System.Speech.AudioFormat.SpeechAudioFormatInfo synthFormat = 
                        new System.Speech.AudioFormat.SpeechAudioFormatInfo(System.Speech.AudioFormat.EncodingFormat.Pcm, 
                            8000, 16, 1, 16000, 2, null); 

This states that the audio is in PCM format, 8000 samples per second, 16 bits per sample, mono, 16000 average bytes per second, block alignment of 2.

When I attempt to execute the following code there is nothing written to my MemoryStream instance; however when I change from 8000 samples per second up to 11025 the audio data is written successfully.

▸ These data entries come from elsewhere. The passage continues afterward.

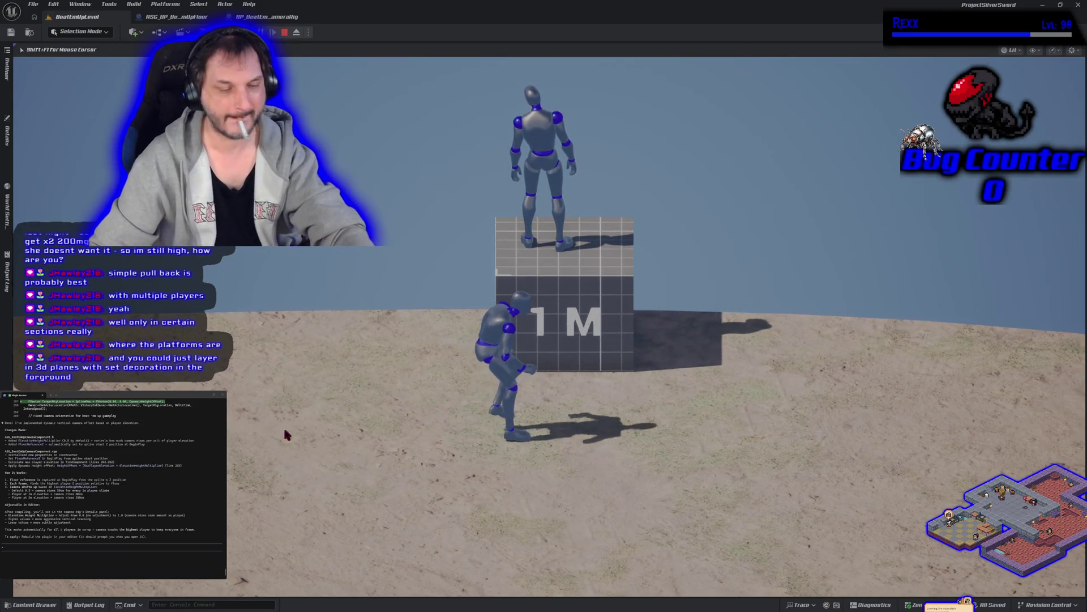
pyautogui.press('Escape')
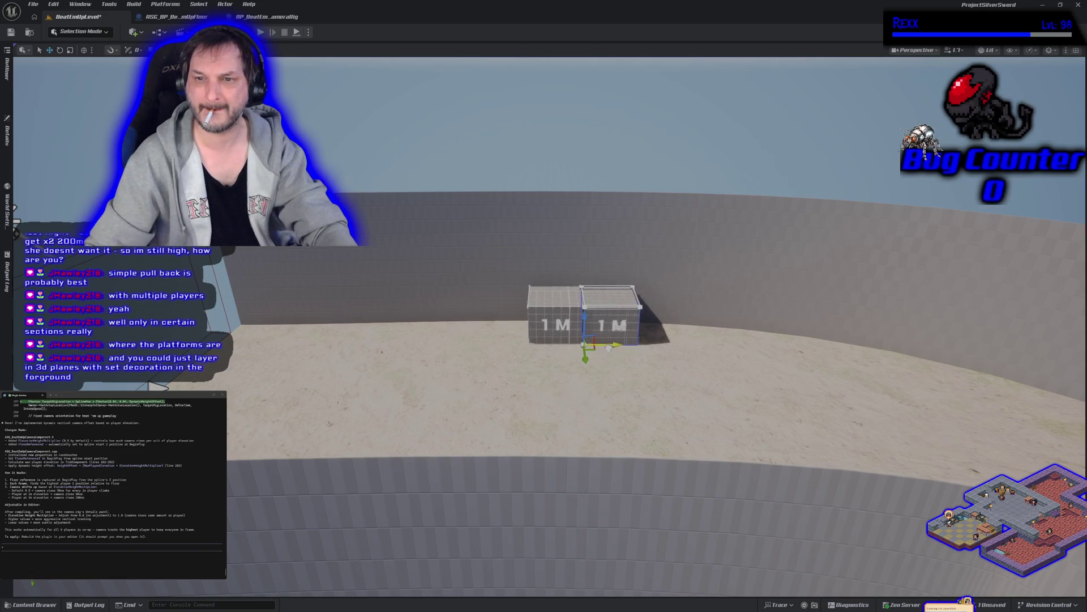
# Raise the duplicated 1 M block one metre to form a step and start a play session.
pyautogui.moveTo(583, 323); pyautogui.dragTo(584, 289)
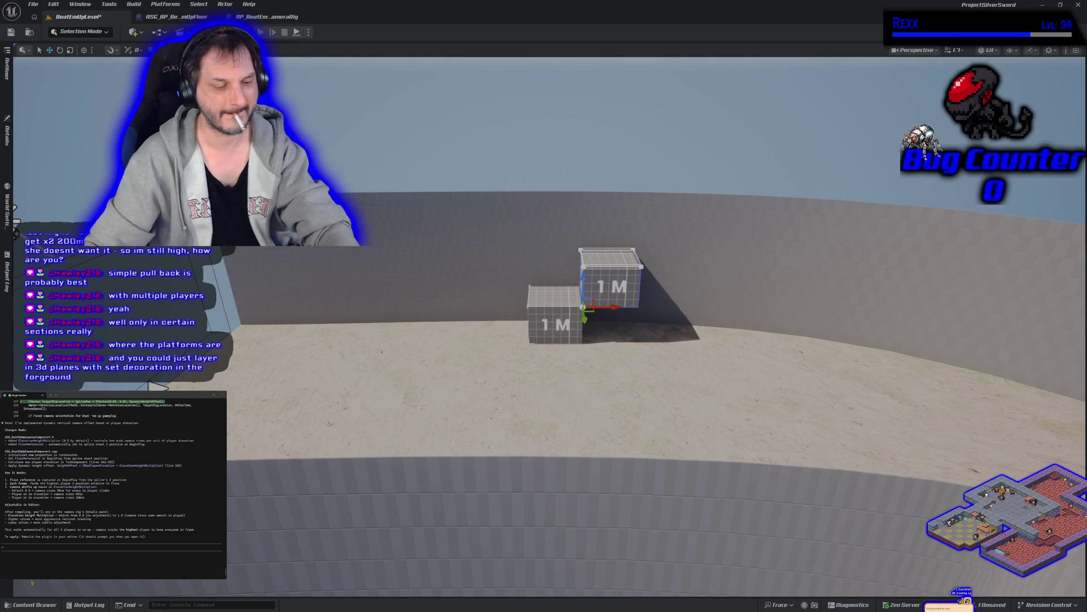
pyautogui.press('alt+p')
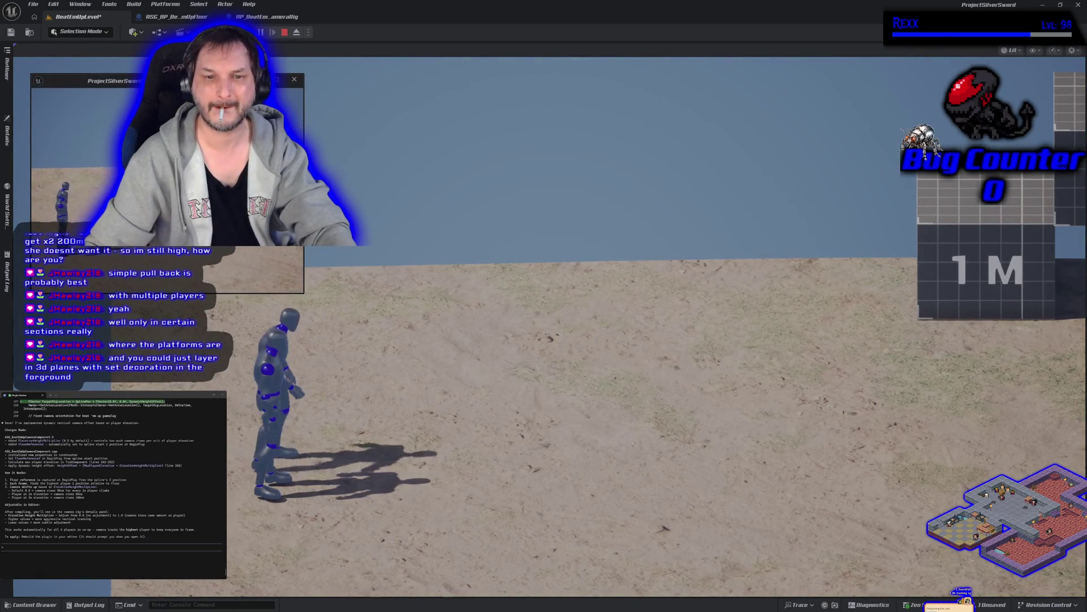
# Run and jump the characters up both 1 M platforms, toggling the second PIE window.
pyautogui.press('space')
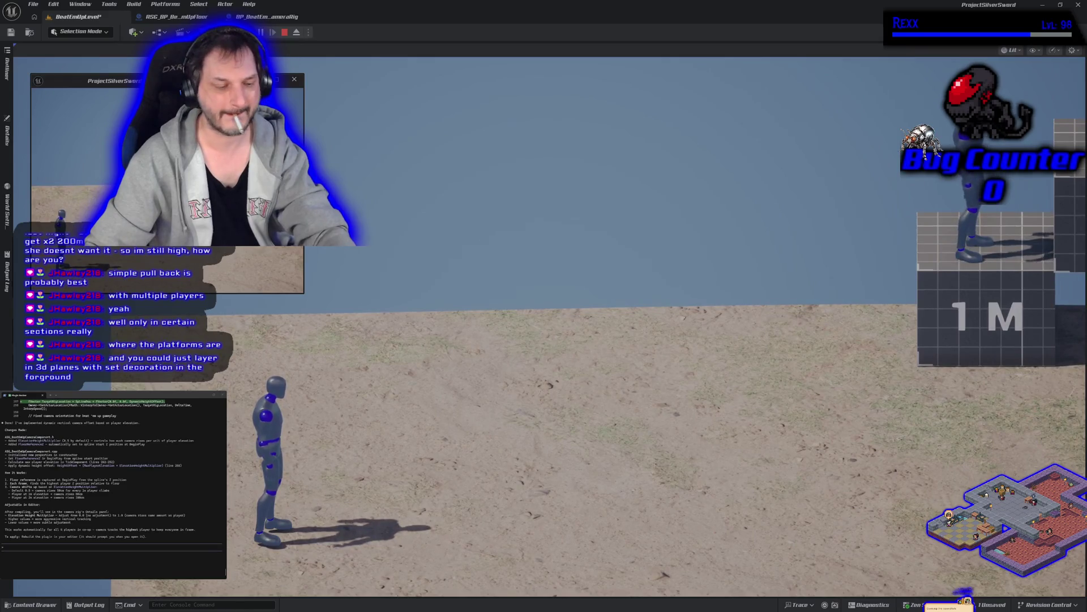
pyautogui.press('alt+Tab')
pyautogui.press('d')
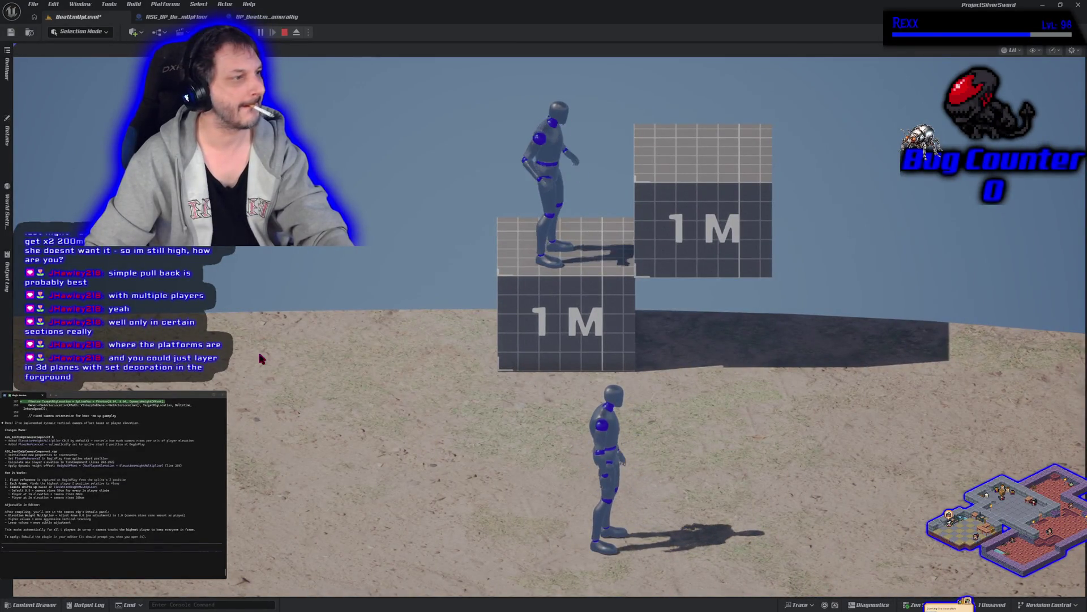
pyautogui.press('alt+Tab')
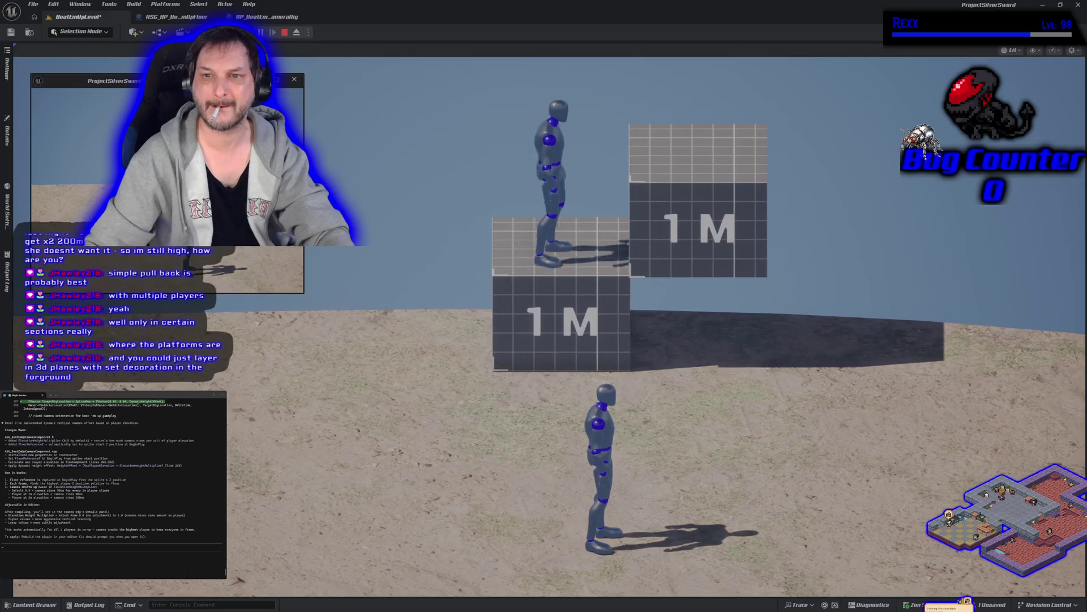
pyautogui.press('space')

SpeechSynthesizer synthesizer = new SpeechSynthesizer(); 
waveStream = new MemoryStream(); 

PromptBuilder pbuilder = new PromptBuilder(); 
PromptStyle pStyle = new PromptStyle(); 

pStyle.Emphasis = PromptEmphasis.None; 
pStyle.Rate = PromptRate.Fast; 
pStyle.Volume = PromptVolume.ExtraLoud; 

pbuilder.StartVoice(VoiceGender.Male, VoiceAge.Teen, 2); 
pbuilder.AppendText("This is some text."); 

synthesizer.SetOutputToAudioStream(waveStream, synthFormat);  

There are no exceptions or errors recorded when using a sample rate of 8000 and I couldn't find anything useful in the documentation regarding SetOutputToAudioStream and why it succeeds at 11025 samples per second and not 8000. I have a workaround involving a wav file that I generated and converted to the correct sample rate using some sound editing tools, but I would like to generate the audio from within the application if I can.

One particular point of interest was that the SpeechRecognitionEngine accepts that audio format and successfully recognized the speech in my synthesized wave file...

Update: Recently discovered that this audio format succeeds for certain installed voices, but fails for others. It fails specifically for LH Michael and LH Michelle, and failure varies for certain voice settings defined in the PromptBuilder.


It's entirely possible that the LH Michael and LH Michelle voices simply don't support 8000 Hz sample rates (because they inherently generate samples > 8000 Hz). SAPI allows engines to reject unsupported rates.


I have created some classes in my NAudio library to allow you to convert your audio data to a different sample rate, if you are stuck with 11025 from the synthesizer. Have a look at WaveFormatConversionStream (which uses ACM) or ResamplerDMO (uses a DirectX Media Object)


I was having a similar issue and wanted to post a reply in case it helps anyone. This thread got me towards finding the answer. My issue was, I was having the SpeechSynthesizer output to a WAV file, and then playing that WAV file with NAudio. When outputted to a file, it worked without modification. However, when trying to use a MemoryStream, it would play back, but so fast all you heard was a squeak.

This code for outputting the SpeechSynthesizer fixed the issue, and no modification is needed on the NAudio side:

SpeechAudioFormatInfo synthFormat = new SpeechAudioFormatInfo(EncodingFormat.Pcm, 88200, 16, 1, 16000, 2, null);
synth.SetOutputToAudioStream(streamAudio, synthFormat);

The 88200 is the key. By default, this is 11025. Creating the SpeechAudioFormatInfo and setting it to 88200 is all that is needed.